Work item: Copy out the data verbatim, starting at the line that contains "Notre expérience et notre compétence dans le" and stopping after the line that contains "Festeggiamenti Patronali dal".

Exercise inputs:

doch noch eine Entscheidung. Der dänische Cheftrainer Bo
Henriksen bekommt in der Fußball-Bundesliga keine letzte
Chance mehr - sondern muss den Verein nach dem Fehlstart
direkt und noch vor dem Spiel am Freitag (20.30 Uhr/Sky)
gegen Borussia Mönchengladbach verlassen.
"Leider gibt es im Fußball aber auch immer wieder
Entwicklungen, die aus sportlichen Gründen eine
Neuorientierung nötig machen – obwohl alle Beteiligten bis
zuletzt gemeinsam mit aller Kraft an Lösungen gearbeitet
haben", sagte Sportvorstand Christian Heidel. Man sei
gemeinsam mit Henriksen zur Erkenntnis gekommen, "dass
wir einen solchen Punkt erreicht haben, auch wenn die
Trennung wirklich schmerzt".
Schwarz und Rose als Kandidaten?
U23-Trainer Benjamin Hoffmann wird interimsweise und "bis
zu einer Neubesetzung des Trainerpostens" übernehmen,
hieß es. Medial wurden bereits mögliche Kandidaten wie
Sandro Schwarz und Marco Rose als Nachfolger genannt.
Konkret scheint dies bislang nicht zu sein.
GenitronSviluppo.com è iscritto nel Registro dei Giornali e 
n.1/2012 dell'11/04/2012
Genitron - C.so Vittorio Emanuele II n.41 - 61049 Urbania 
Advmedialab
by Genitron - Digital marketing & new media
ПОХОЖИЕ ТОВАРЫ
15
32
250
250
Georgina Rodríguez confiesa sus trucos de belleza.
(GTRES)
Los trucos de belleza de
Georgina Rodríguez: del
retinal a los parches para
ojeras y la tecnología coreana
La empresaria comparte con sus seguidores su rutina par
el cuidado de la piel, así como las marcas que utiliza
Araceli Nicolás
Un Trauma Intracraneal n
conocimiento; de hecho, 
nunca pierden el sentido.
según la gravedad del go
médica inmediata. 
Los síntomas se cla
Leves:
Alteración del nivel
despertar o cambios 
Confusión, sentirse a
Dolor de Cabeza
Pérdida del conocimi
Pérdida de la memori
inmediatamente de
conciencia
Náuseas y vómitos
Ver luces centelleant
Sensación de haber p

==

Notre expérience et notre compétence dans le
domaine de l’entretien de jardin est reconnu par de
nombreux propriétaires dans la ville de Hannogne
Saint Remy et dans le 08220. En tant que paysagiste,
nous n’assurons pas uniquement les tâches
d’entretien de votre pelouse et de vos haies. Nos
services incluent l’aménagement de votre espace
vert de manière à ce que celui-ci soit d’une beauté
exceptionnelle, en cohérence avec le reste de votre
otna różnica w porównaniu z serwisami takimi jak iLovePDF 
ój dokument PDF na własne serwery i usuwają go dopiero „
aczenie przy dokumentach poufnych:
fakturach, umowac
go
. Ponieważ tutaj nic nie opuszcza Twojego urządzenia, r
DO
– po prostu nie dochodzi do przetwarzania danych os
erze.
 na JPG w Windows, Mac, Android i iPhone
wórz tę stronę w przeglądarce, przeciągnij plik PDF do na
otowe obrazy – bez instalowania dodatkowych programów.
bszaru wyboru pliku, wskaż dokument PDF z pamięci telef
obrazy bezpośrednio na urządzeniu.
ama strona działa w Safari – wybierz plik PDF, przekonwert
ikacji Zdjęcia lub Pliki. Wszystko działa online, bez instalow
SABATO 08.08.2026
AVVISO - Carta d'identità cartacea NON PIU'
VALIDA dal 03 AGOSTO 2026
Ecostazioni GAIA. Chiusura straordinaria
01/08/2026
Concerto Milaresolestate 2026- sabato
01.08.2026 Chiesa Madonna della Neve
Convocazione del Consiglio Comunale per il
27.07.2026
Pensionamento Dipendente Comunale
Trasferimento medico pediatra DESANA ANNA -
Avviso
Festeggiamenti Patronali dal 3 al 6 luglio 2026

Exercise output:
Notre expérience et notre compétence dans le
domaine de l’entretien de jardin est reconnu par de
nombreux propriétaires dans la ville de Hannogne
Saint Remy et dans le 08220. En tant que paysagiste,
nous n’assurons pas uniquement les tâches
d’entretien de votre pelouse et de vos haies. Nos
services incluent l’aménagement de votre espace
vert de manière à ce que celui-ci soit d’une beauté
exceptionnelle, en cohérence avec le reste de votre
otna różnica w porównaniu z serwisami takimi jak iLovePDF 
ój dokument PDF na własne serwery i usuwają go dopiero „
aczenie przy dokumentach poufnych:
fakturach, umowac
go
. Ponieważ tutaj nic nie opuszcza Twojego urządzenia, r
DO
– po prostu nie dochodzi do przetwarzania danych os
erze.
 na JPG w Windows, Mac, Android i iPhone
wórz tę stronę w przeglądarce, przeciągnij plik PDF do na
otowe obrazy – bez instalowania dodatkowych programów.
bszaru wyboru pliku, wskaż dokument PDF z pamięci telef
obrazy bezpośrednio na urządzeniu.
ama strona działa w Safari – wybierz plik PDF, przekonwert
ikacji Zdjęcia lub Pliki. Wszystko działa online, bez instalow
SABATO 08.08.2026
AVVISO - Carta d'identità cartacea NON PIU'
VALIDA dal 03 AGOSTO 2026
Ecostazioni GAIA. Chiusura straordinaria
01/08/2026
Concerto Milaresolestate 2026- sabato
01.08.2026 Chiesa Madonna della Neve
Convocazione del Consiglio Comunale per il
27.07.2026
Pensionamento Dipendente Comunale
Trasferimento medico pediatra DESANA ANNA -
Avviso
Festeggiamenti Patronali dal 3 al 6 luglio 2026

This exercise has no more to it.